Mr Twum-Akwaboah also spoke about water tariffs and noted that what was being paid by industrial consumers was higher than what was announced.

The concerns of AGI over the increase in tariffis corroborate what the general public has been complaining about with regard to the percentage increase in tarrifs.

To make matters worse, even after the government announced its decision to absorb part of the bill, the utility companies have rather doubled what they charge and the PURC which is mandated, among other things, to protect consumers, is unfortunately silent over the agitations of the public and industry.

He said steel companies were considering other options as a result of the high taxes, saying that if nothing was done, the companies would also shut down because of the non-competitiveness of their products.

Mr Twum-Akwaboah said due to the high cost of doing business in the country, the government’s agenda to promote made-in-Ghana goods was being defeated because local products were more expensive than cheap imports.

He indicated that unbridled liberalisation was rather supporting the job creation efforts of countries from where Ghana imported all kinds of goods.
He warned that if the brakes were not applied, very soon there would be no jobs for the people.

He explained that the visit was part of an outreach programme of the AGI to reach out to its members so that with one voice they could cry out loud to the government to find better ways to protect local industries.

According to him, the AGI was not against competition but rather industry players looked forward to a level playing field for imported and local products.
“The situation is very dire.
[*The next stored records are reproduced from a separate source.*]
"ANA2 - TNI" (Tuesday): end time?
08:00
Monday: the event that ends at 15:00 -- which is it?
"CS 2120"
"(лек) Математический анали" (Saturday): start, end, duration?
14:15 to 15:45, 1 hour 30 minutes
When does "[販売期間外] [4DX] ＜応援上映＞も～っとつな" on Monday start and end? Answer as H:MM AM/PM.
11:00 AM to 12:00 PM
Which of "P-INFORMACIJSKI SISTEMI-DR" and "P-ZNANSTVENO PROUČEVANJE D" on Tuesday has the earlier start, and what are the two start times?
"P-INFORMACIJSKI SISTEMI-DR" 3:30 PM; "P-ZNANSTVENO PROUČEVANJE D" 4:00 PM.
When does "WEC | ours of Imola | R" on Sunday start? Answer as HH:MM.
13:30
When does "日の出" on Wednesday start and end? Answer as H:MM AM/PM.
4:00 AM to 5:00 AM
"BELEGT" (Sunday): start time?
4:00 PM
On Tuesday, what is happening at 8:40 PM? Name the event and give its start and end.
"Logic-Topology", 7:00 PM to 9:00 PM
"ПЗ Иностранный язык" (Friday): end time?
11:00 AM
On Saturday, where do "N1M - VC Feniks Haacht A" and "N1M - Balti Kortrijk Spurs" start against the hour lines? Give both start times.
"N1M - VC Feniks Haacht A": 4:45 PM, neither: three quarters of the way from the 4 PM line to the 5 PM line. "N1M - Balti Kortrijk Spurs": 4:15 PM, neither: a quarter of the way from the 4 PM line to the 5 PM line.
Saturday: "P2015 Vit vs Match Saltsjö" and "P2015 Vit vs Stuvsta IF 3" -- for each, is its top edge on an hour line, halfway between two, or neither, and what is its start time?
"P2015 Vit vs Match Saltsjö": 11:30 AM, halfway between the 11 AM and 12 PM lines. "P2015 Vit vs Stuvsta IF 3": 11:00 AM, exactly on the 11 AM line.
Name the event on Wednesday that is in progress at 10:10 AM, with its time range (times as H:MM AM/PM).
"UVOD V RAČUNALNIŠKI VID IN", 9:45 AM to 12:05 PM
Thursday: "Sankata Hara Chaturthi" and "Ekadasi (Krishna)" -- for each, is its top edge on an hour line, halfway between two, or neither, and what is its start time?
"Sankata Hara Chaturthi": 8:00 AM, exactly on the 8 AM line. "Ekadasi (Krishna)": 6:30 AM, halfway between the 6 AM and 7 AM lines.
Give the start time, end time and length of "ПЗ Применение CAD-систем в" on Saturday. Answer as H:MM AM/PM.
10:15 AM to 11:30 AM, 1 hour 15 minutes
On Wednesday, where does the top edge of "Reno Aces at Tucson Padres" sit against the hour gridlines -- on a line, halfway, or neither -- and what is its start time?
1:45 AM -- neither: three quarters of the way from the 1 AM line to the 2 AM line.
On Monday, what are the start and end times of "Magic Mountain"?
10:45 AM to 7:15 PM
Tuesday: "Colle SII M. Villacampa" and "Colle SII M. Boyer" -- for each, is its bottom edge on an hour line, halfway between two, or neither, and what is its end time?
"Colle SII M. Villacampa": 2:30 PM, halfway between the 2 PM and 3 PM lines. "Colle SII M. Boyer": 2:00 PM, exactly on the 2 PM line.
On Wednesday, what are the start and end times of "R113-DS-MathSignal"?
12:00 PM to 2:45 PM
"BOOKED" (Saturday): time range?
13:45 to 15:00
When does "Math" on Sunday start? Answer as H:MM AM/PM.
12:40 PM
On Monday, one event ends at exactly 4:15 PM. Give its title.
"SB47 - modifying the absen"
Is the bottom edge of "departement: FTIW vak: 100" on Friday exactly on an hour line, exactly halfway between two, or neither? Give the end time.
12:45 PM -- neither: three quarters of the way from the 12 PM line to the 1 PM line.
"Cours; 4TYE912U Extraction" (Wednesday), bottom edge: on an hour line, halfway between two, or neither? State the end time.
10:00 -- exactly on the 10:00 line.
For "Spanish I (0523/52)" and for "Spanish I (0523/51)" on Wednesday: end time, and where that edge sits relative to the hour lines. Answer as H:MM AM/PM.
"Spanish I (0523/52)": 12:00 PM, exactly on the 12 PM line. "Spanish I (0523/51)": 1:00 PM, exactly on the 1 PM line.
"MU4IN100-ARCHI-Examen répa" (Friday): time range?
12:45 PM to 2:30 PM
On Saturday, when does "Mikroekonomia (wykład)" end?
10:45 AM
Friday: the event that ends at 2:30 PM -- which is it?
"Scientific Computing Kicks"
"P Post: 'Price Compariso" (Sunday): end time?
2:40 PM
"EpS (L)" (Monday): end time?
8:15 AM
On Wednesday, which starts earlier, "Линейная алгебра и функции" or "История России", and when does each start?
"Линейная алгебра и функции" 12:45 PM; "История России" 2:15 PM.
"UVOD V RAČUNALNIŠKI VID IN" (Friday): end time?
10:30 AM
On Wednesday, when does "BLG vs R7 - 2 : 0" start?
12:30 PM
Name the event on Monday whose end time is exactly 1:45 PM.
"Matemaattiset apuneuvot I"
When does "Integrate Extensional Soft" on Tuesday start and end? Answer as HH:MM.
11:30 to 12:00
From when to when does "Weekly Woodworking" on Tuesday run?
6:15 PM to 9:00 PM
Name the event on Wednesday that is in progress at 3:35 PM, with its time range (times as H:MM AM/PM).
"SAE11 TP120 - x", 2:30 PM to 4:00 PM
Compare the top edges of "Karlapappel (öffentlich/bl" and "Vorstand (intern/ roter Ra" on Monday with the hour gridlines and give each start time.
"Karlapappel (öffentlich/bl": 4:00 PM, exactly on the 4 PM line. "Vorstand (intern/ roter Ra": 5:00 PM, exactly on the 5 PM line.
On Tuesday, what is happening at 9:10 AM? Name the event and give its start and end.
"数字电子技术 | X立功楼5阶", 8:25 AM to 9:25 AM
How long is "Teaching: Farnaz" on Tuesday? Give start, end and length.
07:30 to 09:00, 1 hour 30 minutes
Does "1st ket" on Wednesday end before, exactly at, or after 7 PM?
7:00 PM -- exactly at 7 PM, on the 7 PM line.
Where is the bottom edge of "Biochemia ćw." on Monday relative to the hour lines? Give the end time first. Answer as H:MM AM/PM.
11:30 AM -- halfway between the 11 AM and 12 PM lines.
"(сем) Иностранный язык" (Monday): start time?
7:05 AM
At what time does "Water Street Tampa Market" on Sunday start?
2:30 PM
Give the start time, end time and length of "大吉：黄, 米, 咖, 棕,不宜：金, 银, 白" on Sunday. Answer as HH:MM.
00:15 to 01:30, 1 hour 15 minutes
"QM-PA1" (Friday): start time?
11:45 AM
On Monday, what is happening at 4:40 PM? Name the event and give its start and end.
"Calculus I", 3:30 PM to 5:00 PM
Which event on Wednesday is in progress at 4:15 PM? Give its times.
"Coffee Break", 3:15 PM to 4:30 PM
The government should, therefore, look into the concerns of industries because they hold the key to the success of the country’s economic programmes,” he said.

For his part, the Director of Finance of the GCGL, Mr Kwabena Baah-Adade, who received the delegation on behalf of the managing director, said there was the need for the PURC to address anomalies in electricity bills in order for industries to be competitive.

The Director of G-PAK, a subsidiary of the GCGL, Mr James Dadzie, called on all stakeholders to protect and promote made-in-Ghana goods and services, stating: “if we continue to provide jobs for the people of other countries by always importing goods, our future generation will eventually suffer.”